Histoire. Guerre d’Algérie : « Le président
de la République semble oublier
le contexte »
Raphaëlle Branche est professeure d’histoire contemporaine à l’Institut des Sciences sociales du politique à l’université de Paris Nanterre. | LÉONORE BRANCHE
Historienne, spécialiste de la guerre d’Algérie (1954-1962), Raphaëlle Branche sera l’invitée d’une rencontre-dédicace à Cholet, lundi 21 février 2022, à l’occasion du 60e anniversaire de la fin du conflit. L’occasion d’évoquer cette guerre oubliée et les récentes déclarations du président de la République, Emmanuel Macron.
Il y a 60 ans, en mars 1962, la guerre d’Algérie prenait fin. L’historienne Raphaëlle Branche, enseignante à l’université de Paris Nanterre, a beaucoup travaillé sur le sujet, elle y a notamment consacré un livre « Papa, qu’as-tu fait en Algérie ? » Elle répond à nos questions à quelques jours de sa venue à Cholet, le 21 février, pour dédicacer son dernier ouvrage et échanger avec Pierre Breton, professeur de philosophie.
Comment en êtes-vous venue à vous intéresser à la guerre d’Algérie ?

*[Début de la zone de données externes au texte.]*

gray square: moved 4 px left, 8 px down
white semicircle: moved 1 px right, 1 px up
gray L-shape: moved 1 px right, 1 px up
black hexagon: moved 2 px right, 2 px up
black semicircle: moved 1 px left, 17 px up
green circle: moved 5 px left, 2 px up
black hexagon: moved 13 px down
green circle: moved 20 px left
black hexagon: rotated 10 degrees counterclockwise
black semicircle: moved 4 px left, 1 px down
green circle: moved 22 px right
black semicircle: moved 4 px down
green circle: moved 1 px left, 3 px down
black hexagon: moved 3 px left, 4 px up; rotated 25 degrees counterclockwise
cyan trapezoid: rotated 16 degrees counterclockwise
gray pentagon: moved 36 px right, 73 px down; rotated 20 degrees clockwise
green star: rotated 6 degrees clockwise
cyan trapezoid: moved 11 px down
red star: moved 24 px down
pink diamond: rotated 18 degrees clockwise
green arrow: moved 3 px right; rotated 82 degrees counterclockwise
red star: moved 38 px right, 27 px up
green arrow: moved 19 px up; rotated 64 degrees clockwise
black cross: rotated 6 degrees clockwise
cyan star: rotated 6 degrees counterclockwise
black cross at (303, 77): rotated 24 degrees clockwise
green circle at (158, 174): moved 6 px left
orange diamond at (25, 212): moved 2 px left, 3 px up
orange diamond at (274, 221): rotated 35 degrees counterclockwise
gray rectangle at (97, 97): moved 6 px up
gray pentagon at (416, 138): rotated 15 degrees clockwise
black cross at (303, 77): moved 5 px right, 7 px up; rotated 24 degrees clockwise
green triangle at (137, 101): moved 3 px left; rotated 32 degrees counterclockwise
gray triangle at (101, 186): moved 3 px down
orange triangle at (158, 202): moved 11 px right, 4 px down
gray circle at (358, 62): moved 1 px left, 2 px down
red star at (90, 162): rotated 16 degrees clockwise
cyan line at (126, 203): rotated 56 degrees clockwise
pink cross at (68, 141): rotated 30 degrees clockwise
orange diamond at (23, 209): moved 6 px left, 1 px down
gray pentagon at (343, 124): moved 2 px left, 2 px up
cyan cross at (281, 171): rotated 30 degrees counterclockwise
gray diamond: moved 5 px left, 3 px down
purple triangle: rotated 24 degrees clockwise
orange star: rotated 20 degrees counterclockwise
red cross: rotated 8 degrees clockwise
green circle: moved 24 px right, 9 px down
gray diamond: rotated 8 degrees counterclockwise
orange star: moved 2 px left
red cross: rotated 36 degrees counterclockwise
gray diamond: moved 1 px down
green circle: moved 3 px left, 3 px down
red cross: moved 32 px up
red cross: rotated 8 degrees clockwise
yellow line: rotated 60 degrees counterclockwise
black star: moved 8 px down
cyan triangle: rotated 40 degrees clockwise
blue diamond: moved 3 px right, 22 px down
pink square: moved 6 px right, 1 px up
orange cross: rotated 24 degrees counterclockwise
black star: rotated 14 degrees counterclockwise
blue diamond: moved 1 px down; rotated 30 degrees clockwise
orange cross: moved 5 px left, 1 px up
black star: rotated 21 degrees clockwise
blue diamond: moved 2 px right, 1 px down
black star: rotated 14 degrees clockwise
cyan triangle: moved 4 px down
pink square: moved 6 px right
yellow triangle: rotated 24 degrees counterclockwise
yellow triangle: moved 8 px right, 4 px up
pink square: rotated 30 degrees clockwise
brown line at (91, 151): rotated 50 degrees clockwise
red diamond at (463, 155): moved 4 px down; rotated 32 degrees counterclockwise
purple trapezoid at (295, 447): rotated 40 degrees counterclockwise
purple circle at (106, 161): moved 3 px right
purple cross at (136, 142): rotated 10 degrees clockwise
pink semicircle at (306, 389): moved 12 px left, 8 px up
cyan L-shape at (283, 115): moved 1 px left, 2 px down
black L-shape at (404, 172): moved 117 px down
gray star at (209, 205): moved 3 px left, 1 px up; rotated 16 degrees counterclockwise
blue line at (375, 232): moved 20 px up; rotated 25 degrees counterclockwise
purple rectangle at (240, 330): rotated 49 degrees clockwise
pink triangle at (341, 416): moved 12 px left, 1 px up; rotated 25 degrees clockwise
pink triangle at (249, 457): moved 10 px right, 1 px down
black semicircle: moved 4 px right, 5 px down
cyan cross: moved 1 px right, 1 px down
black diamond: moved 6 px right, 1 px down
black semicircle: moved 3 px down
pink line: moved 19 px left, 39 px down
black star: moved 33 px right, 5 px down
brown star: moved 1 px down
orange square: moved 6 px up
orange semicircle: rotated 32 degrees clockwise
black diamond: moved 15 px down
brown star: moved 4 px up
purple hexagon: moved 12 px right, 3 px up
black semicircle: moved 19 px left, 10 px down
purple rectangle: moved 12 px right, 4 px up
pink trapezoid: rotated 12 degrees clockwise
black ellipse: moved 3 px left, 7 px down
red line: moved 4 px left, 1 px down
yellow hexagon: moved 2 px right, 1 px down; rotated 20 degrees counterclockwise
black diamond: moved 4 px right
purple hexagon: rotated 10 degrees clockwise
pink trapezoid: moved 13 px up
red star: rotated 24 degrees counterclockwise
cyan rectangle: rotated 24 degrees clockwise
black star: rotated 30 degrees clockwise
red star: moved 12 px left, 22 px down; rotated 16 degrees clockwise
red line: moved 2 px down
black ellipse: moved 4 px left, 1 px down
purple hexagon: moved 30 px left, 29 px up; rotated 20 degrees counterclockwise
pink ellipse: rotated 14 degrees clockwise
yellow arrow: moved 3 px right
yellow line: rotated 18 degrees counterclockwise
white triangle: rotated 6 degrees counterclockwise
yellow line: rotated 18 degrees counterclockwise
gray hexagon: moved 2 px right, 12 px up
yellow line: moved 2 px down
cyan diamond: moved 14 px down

Raphaëlle Branche : « Mon intérêt remonte au lycée quand j’ai découvert, par des lectures et le film d’Alain Resnais, « Muriel ou le temps d’un retour », l’importance de ce conflit pour la société française. J’ai aussi pris conscience alors, dans les années 1980, que tous les hommes de 50 ans autour de moi, mes enseignants par exemple, avaient été susceptibles d’avoir fait cette guerre dont, personnellement, j’ignorais tout. Ça a été un choc et, de là, un désir de savoir qui n’a pas cessé. J’ai pu ensuite faire des études d’histoire au moment où les archives publiques commençaient à s’ouvrir et réaliser ainsi la première thèse d’histoire sur les violences illégales de l’armée française entre 1954 et 1962. »
Combien d’appelés ont été envoyés en Algérie et quel est le bilan humain de cette guerre ?
« Tous les hommes en âge de faire leur service militaire ont été envoyés en Algérie, sauf exception. On estime leur nombre à 1,5 million en intégrant non seulement les appelés mais aussi les maintenus, disponibles et rappelés c’est-à-dire des hommes ayant déjà accompli leurs obligations militaires et devant prolonger cette période pour les besoins de cette guerre qui, pourtant, ne disait pas son nom. Le bilan humain ? Si on parle des morts, les chiffres sont en constante évolution côté français suivant qui on compte exactement mais on peut donner des estimations qui permettront de prendre la mesure de ce qui s’est joué en Algérie : au moins 25 000 militaires sont considérés comme « morts pour la France », auxquels il faut ajouter plusieurs milliers de civils français morts du fait du conflit. Côté algérien, l’estimation est d’au moins 400 000 personnes tuées. Le bilan humain nécessiterait de compter aussi les blessés physiques et psychologiques. Un tel décompte n’a jamais été fait officiellement. »
Comment expliquez-vous que cette guerre soit passée sous silence ? Les appelés ont très peu parlé…
« C’est le sujet de mon dernier livre, « Papa, qu’as-tu fait en Algérie ? ». La guerre n’a pas été passée sous silence mais, effectivement, au retour, les appelés ont peu parlé. Ils ont pourtant parlé et ont raconté. Mais ils ont aussi beaucoup euphémisé et alors, à leur retour, il devenait difficile de dire ce qu’on n’avait tu quand on était là-bas. Mais je montre aussi dans mon livre que ce silence relatif est aussi lié aux personnes à qui ils auraient pu raconter et qui n’étaient pas forcément très intéressées ou très réceptives ou même tout simplement capables de comprendre ce qui s’était passé pour eux en Algérie. Mais les choses ont beaucoup évolué et c’est aussi ce que je montre dans mon livre. »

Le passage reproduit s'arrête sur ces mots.